21. Dezember 2009
Eine Veranda ermöglicht ein wind- und regengeschütztes Verweilen im Freien und erhöht den Mehrwert eines Hauses deutlich. Individuellen Wünschen kann am besten nachgegangen werden, wenn der Bau der Veranda selbst in die Hand genommen wird. Mit dem richtigen Material, einer aussagekräftigen Anleitung, Kraft und handwerklichem Geschick kann eine Veranda in Eigenregie geplant und errichtet werden.
Vor Baubeginn sollten sich Heimwerker beim örtlichen Bauamt erkundigen, ob eine Baugenehmigung erforderlich ist. Je nach Region, Größe der Veranda und Nutzung kann man gesetzlich verpflichtet werden, eine solche Genehmigung einzuholen. In der Regel wird diese dann aber auch erteilt.
Die meisten Veranden werden aus Holz gefertigt. Bei diesem Material sollte darauf geachtet werden, dass es sich um stabiles und witterungsbeständiges Holz handelt, das qualitativ hochwertig ist. Der höhere Preis zahlt sich spätestens nach ein paar Jahren aus.
Aber auch hochwertiges Holz sollte nicht direkt mit dem Erdboden in Verbindung kommen. Veranden, die auf Holzpfeilern stehen, sollten am unteren Ende eines jeden Pfeilers mit Metallfüßen versehen werden. Das gleiche gilt für die Stützen, die das Dach tragen. Eine Veranda, die ebenerdig an das Haus angrenzt, sollte möglichst auf einem Fundament errichtet werden, um Schäden durch Wasser und Frost zu verhindern. Wird der Bodenbelag der Veranda auf einer Schotterschicht verlegt, kann Wasser trotz Fundament problemlos absickern.
Die Seitenwände der Veranda können als kombinierter Sicht- und Windschutz errichtet werden. Eine altbewährte und günstige Möglichkeit ist das Hochmauern von zwei Seitenwänden. Alternativ können aber auch - ähnlich wie bei einem Wintergarten - transparente oder getrübte Platten aus Kunststoff oder Glas zum Einsatz kommen.

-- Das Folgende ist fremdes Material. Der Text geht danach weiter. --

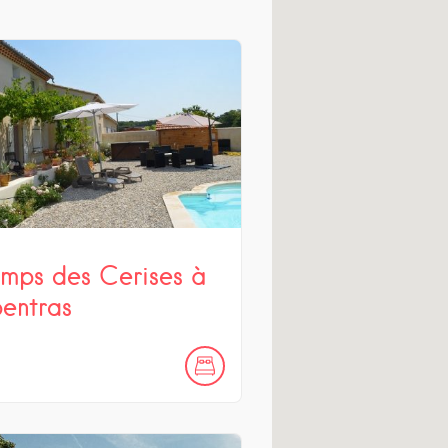
emps des Cerises à
entras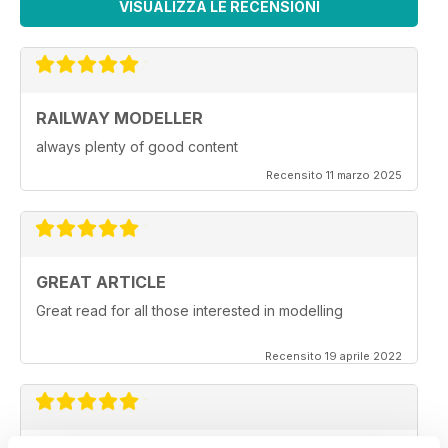
VISUALIZZA LE RECENSIONI
RAILWAY MODELLER
always plenty of good content
Recensito 11 marzo 2025
GREAT ARTICLE
Great read for all those interested in modelling
Recensito 19 aprile 2022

Diese haben den Vorteil, dass sie Licht durchlassen. Solche Platten eignen sich auch als Überdachung.
Beim Verlegen des Bodenbelags muss darauf geachtet werden, dass ein Gefälle von mindestens 1,5% besteht, damit Regenwasser seitlich abfließen kann. Das gilt insbesondere dann, wenn zum Beispiel ein Natursteinbelag verlegt werden soll, der mit Mörtel direkt auf das Fundament geklebt wird.
Von Vorteil ist auch der Einbau von Steckdosen und das Anbringen einer Markise unter dem Glasdach. Wird an diese Dinge erst nach Fertigstellung der Veranda gedacht, kann die Ausführung unter Umständen schwieriger und zeitaufwändiger werden.